Brothers and sisters, my heart's desire and prayer to God for the Israelites is that they may be saved.

Paul wants his fellow Jews to know God's grace to them in Jesus. It has been his pattern to visit the synagogues in each city he has journeyed to and preach Jesus to the Jews first. So now when asked to put himself back under the law as it were for the sake of his brothers - he will gladly do it for their sakes. Paul puts love for others before his own personal freedom.

Paul has been transformed by the Gospel

The accusation that Paul was leading Jewish Christians to 'defect' from the Law of Moses must have hurt Paul. After all he was a Hebrew of Hebrews a Pharisee according to the strictest sect of Judaism, he had persecuted Christians for the sake of fidelity to the Law of Moses and now he was indicted as one who would destroy the law.

How can Paul not scream in defence? How can he think about what will benefit his Jewish brothers and the spread of the Gospel when he has been attacked so unfairly? The answer is that Paul was flexible not just for the sake of the Gospel but because of the way the Gospel had transformed him.

Back in chapter 20.24 told us that Paul considered his life worth nothing except in completing the task Jesus had given him; to testify to God's grace. That wasn't just rhetoric an inspiring phrase for the Ephesian Christians to hold on to, it was an accurate description of Paul's heart. Paul had met Jesus, he had recognised him as his redeemer and as his Lord. He had understood the beauty of God's grace to him, one who had persecuted God's church. Paul had grasped hold of the task that he had been given to proclaim God's grace to Jew and Gentile.

The thing that strikes me about Paul being willing to purify himself and these four other men is not just that he did it but that he did it so freely. For Paul everything aside from the Gospel was negotiable even when he was falsely accused, even when the Law of Moses the thing he held so dear previously was turned against him he could give them up freely, easily even. How? The answer must be that Paul had found something better, the gospel of grace and close relationship with Jesus was better than anything else to Paul. Not just better as a theological concept but as a personal reality he loved the Gospel more than his Jewish heritage, more than his slandered reputation, more than his life.

Tonight we've remembered Paul's remarkable ministry to the Gentiles but more than that we've remembered the gospel of grace which brought this murder to know and serve Jesus and which caused everything else in Paul's life to pale in comparison to it. We've seen Paul love his brothers by restricting his freedom for the sake of the Gospel's growth in them.

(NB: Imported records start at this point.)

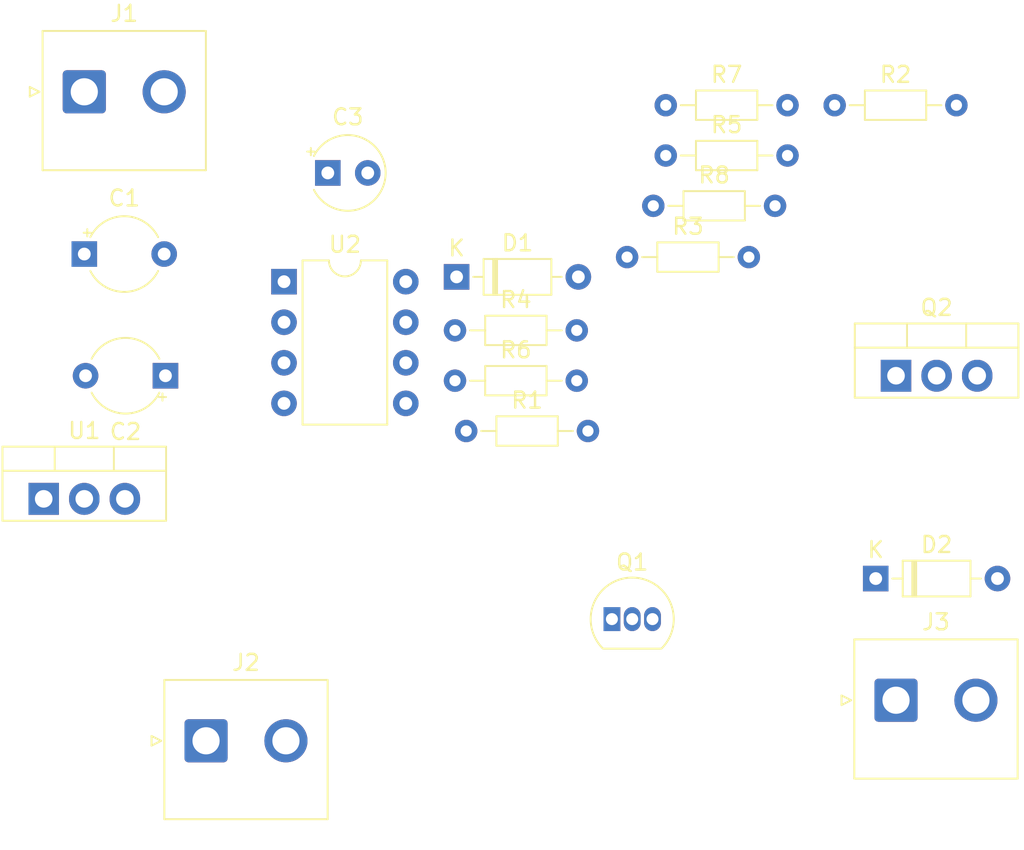
<source format=kicad_pcb>
(kicad_pcb (version 20211014) (generator pcbnew)

  (general
    (thickness 1.6)
  )

  (paper "A4")
  (layers
    (0 "F.Cu" signal)
    (31 "B.Cu" signal)
    (32 "B.Adhes" user "B.Adhesive")
    (33 "F.Adhes" user "F.Adhesive")
    (34 "B.Paste" user)
    (35 "F.Paste" user)
    (36 "B.SilkS" user "B.Silkscreen")
    (37 "F.SilkS" user "F.Silkscreen")
    (38 "B.Mask" user)
    (39 "F.Mask" user)
    (40 "Dwgs.User" user "User.Drawings")
    (41 "Cmts.User" user "User.Comments")
    (42 "Eco1.User" user "User.Eco1")
    (43 "Eco2.User" user "User.Eco2")
    (44 "Edge.Cuts" user)
    (45 "Margin" user)
    (46 "B.CrtYd" user "B.Courtyard")
    (47 "F.CrtYd" user "F.Courtyard")
    (48 "B.Fab" user)
    (49 "F.Fab" user)
    (50 "User.1" user)
    (51 "User.2" user)
    (52 "User.3" user)
    (53 "User.4" user)
    (54 "User.5" user)
    (55 "User.6" user)
    (56 "User.7" user)
    (57 "User.8" user)
    (58 "User.9" user)
  )

  (setup
    (pad_to_mask_clearance 0)
    (pcbplotparams
      (layerselection 0x00010fc_ffffffff)
      (disableapertmacros false)
      (usegerberextensions false)
      (usegerberattributes true)
      (usegerberadvancedattributes true)
      (creategerberjobfile true)
      (svguseinch false)
      (svgprecision 6)
      (excludeedgelayer true)
      (plotframeref false)
      (viasonmask false)
      (mode 1)
      (useauxorigin false)
      (hpglpennumber 1)
      (hpglpenspeed 20)
      (hpglpendiameter 15.000000)
      (dxfpolygonmode true)
      (dxfimperialunits true)
      (dxfusepcbnewfont true)
      (psnegative false)
      (psa4output false)
      (plotreference true)
      (plotvalue true)
      (plotinvisibletext false)
      (sketchpadsonfab false)
      (subtractmaskfromsilk false)
      (outputformat 1)
      (mirror false)
      (drillshape 1)
      (scaleselection 1)
      (outputdirectory "")
    )
  )

  (net 0 "")
  (net 1 "+12V")
  (net 2 "GND")
  (net 3 "VDD")
  (net 4 "Net-(D1-Pad1)")
  (net 5 "Net-(D1-Pad2)")
  (net 6 "Net-(D2-Pad1)")
  (net 7 "Net-(Q1-Pad1)")
  (net 8 "Net-(Q2-Pad1)")
  (net 9 "Net-(R2-Pad2)")
  (net 10 "Net-(R3-Pad2)")
  (net 11 "Net-(R4-Pad1)")
  (net 12 "Net-(R5-Pad1)")
  (net 13 "Net-(R6-Pad1)")
  (net 14 "Net-(J2-Pad1)")
  (net 15 "Net-(Q1-Pad2)")

  (footprint "Resistor_THT:R_Axial_DIN0204_L3.6mm_D1.6mm_P7.62mm_Horizontal" (layer "F.Cu") (at 120.210225 94.82))

  (footprint "Resistor_THT:R_Axial_DIN0204_L3.6mm_D1.6mm_P7.62mm_Horizontal" (layer "F.Cu") (at 120.210225 97.97))

  (footprint "Package_TO_SOT_THT:TO-220-3_Vertical" (layer "F.Cu") (at 134.62 111.76))

  (footprint "Resistor_THT:R_Axial_DIN0204_L3.6mm_D1.6mm_P7.62mm_Horizontal" (layer "F.Cu") (at 117.790225 104.33))

  (footprint "Package_TO_SOT_THT:TO-220-3_Vertical" (layer "F.Cu") (at 81.28 119.47))

  (footprint "Connector_JST:JST_NV_B02P-NV_1x02_P5.00mm_Vertical" (layer "F.Cu") (at 91.44 134.62))

  (footprint "Capacitor_THT:CP_Radial_Tantal_D4.5mm_P5.00mm" (layer "F.Cu") (at 83.82 104.14))

  (footprint "Package_TO_SOT_THT:TO-92_Inline" (layer "F.Cu") (at 116.84 127))

  (footprint "Connector_JST:JST_NV_B02P-NV_1x02_P5.00mm_Vertical" (layer "F.Cu") (at 83.82 93.98))

  (footprint "Diode_THT:D_DO-35_SOD27_P7.62mm_Horizontal" (layer "F.Cu") (at 107.120225 105.57))

  (footprint "Resistor_THT:R_Axial_DIN0204_L3.6mm_D1.6mm_P7.62mm_Horizontal" (layer "F.Cu") (at 107.020225 112.07))

  (footprint "Resistor_THT:R_Axial_DIN0204_L3.6mm_D1.6mm_P7.62mm_Horizontal" (layer "F.Cu") (at 107.720225 115.22))

  (footprint "Resistor_THT:R_Axial_DIN0204_L3.6mm_D1.6mm_P7.62mm_Horizontal" (layer "F.Cu") (at 130.780225 94.82))

  (footprint "Capacitor_THT:CP_Radial_Tantal_D4.5mm_P5.00mm" (layer "F.Cu") (at 88.9 111.76 180))

  (footprint "Capacitor_THT:CP_Radial_Tantal_D4.5mm_P2.50mm" (layer "F.Cu") (at 99.06 99.06))

  (footprint "Resistor_THT:R_Axial_DIN0204_L3.6mm_D1.6mm_P7.62mm_Horizontal" (layer "F.Cu") (at 119.430225 101.12))

  (footprint "Package_DIP:DIP-8_W7.62mm" (layer "F.Cu") (at 96.320225 105.87))

  (footprint "Resistor_THT:R_Axial_DIN0204_L3.6mm_D1.6mm_P7.62mm_Horizontal" (layer "F.Cu") (at 107.020225 108.92))

  (footprint "Connector_JST:JST_NV_B02P-NV_1x02_P5.00mm_Vertical" (layer "F.Cu") (at 134.62 132.08))

  (footprint "Diode_THT:D_DO-35_SOD27_P7.62mm_Horizontal" (layer "F.Cu") (at 133.35 124.46))

)

</source>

Paul is an example to us but we can only follow him if we follow his master; Jesus Christ. We can only hold our freedoms so lightly if we too have been captured by the gospel of grace which our remarkable God holds out to us.

So let's remember and praise our remarkable God for the work he has done through Paul and others who would hold out the hope of the Gospel and as we do so let's strive to know that gospel as our life's ultimate reality, pleasure and love.